La présente décision est de plein droit exécutoire à titre provisoire.
PAR CES MOTIFS,
La juge des contentieux de la protection, statuant en référé, par mise à disposition au greffe, par ordonnance réputée contradictoire et en premier ressort,
Au principal, RENVOIE les parties à se pourvoir ainsi qu’elles aviseront mais, dès à présent ;
DÉCLARE l’action en résiliation du bail recevable ;
CONSTATE que les conditions d’acquisition de la clause résolutoire figurant au bail conclu le 10 novembre 2022 entre M. [R] [H] et Mme [K] [D] épouse [H] d’une part, et Mme [X] [E] d’autre part, concernant le logement et un box privatif n°93, situés [Adresse 6] dans le deuxième [Localité 4] sont réunies à la date du 29 octobre 2024 ;
ORDONNE en conséquence à Mme [X] [E] de libérer les lieux et de restituer les clés dans le délai de quinze jours à compter de la signification de la présente ordonnance ;
DIT qu’à défaut pour Mme [X] [E] d’avoir volontairement libéré les lieux et restitué les clés dans ce délai, M. [R] [H] et Mme [K] [D] épouse [H] pourront, deux mois après la signification d’un commandement de quitter les lieux, faire procéder à leur expulsion ainsi qu’à celle de tous occupants de leur chef, conformément à l’article L.412-1 du code des procédures civiles d’exécution, y compris le cas échéant avec le concours d’un serrurier et de la force publique ;
RAPPELLE que le sort du mobilier garnissant le logement est prévu par les articles L.433-1 et suivants du code des procédures civiles d’exécution ;
CONDAMNE Mme [X] [E] au paiement, à titre provisionnel, d’une indemnité mensuelle d’occupation d’un montant de huit cent quarante-cinq euros et cinquante-neuf centimes (845,59 euros), à compter du 29 octobre 2024 et jusqu’à la libération effective des lieux ;
CONDAMNE Mme [X] [E] à verser à M. [R] [H] et Mme [K] [D] épouse [H] à titre provisionnel, la somme de six mille quatre cent trente-six euros et quarante-deux centimes (6.136,42 euros) au titre de l’arriéré locatif (loyers, charges et indemnités d’occupation) au 6 mars 2025, terme du mois de mars 2025 inclus, avec intérêts au taux légal sur la somme de 2.351,13 euros à compter du 29 août 2024 et de la présente décision pour le surplus.

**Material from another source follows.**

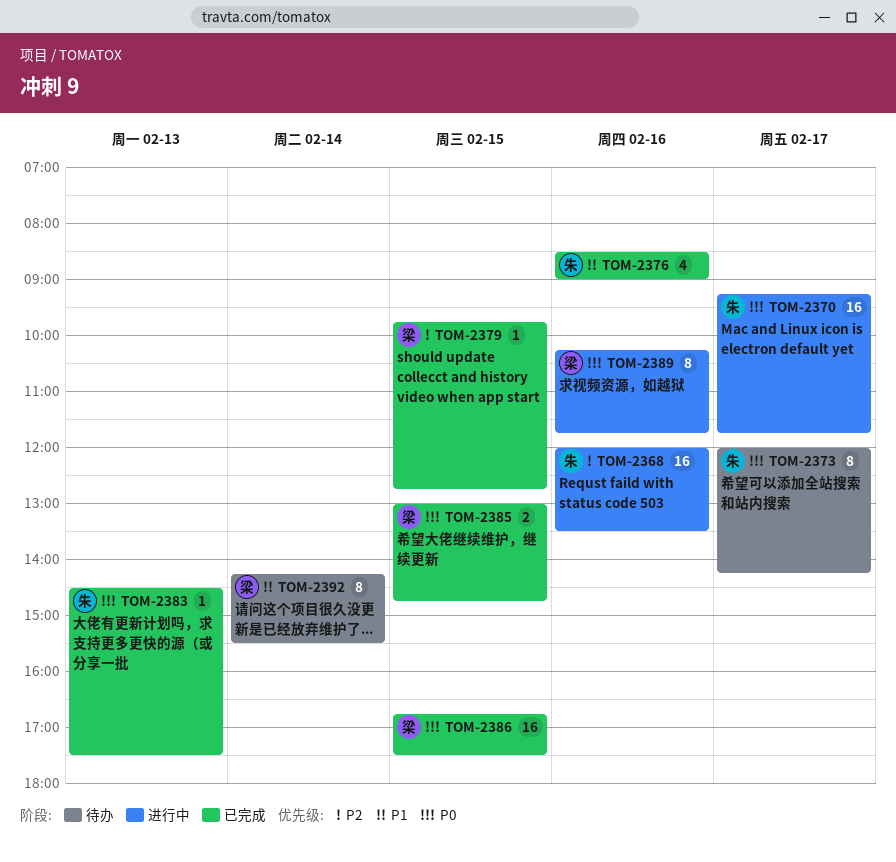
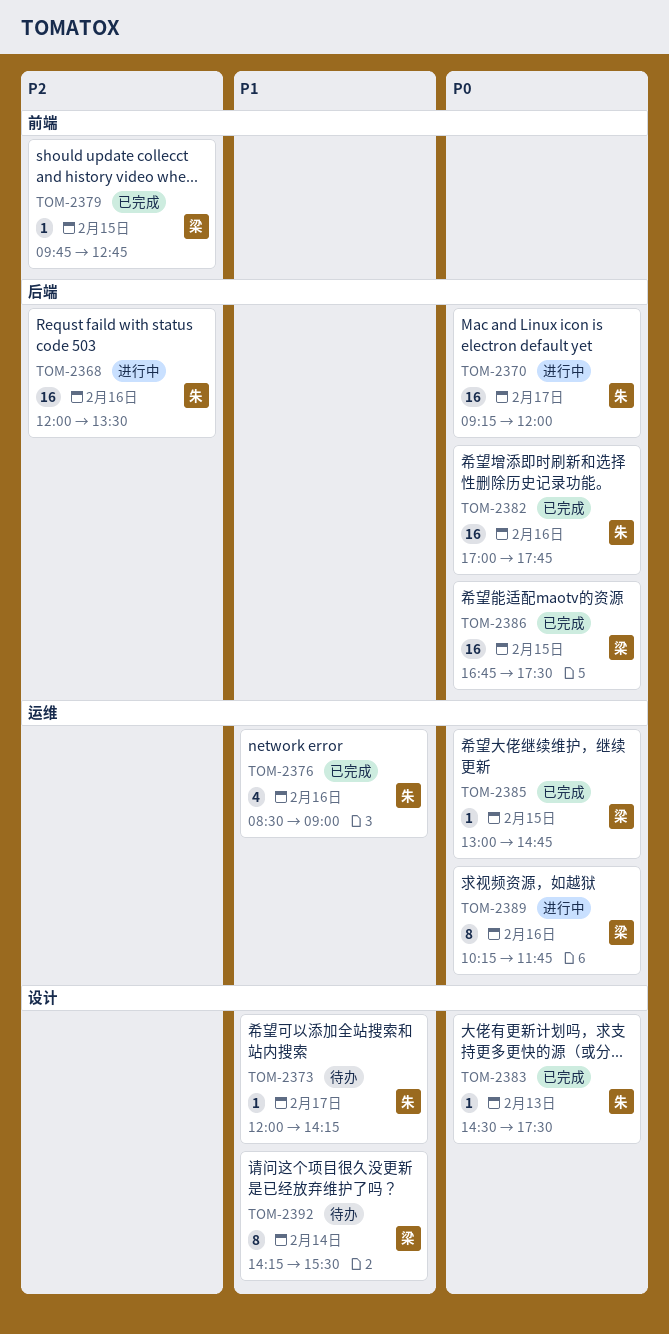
TOM-2370, ends: 11:45 -> 12:00
TOM-2373, priority: P0 -> P1
TOM-2373, estimate: 8 -> 1
TOM-2382: none -> present
TOM-2385, estimate: 2 -> 1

CONDAMNE Mme [X] [E] aux dépens, qui comprendront notamment les coûts du commandement de payer et de l’assignation ;
CONDAMNE Mme [X] [E] à verser à M. [R] [H] et Mme [K] [D] épouse [H] une somme de trois cents euros (300 euros) au titre de l’article 700 du code de procédure civile ;
REJETTE le surplus des demandes ;
RAPPELLE que la présente ordonnance est exécutoire de plein droit à titre provisoire ;
Ainsi jugé et prononcé par ordonnance signée les jour, mois et an susdits par le président et le greffier susnommés et mise à disposition au greffe.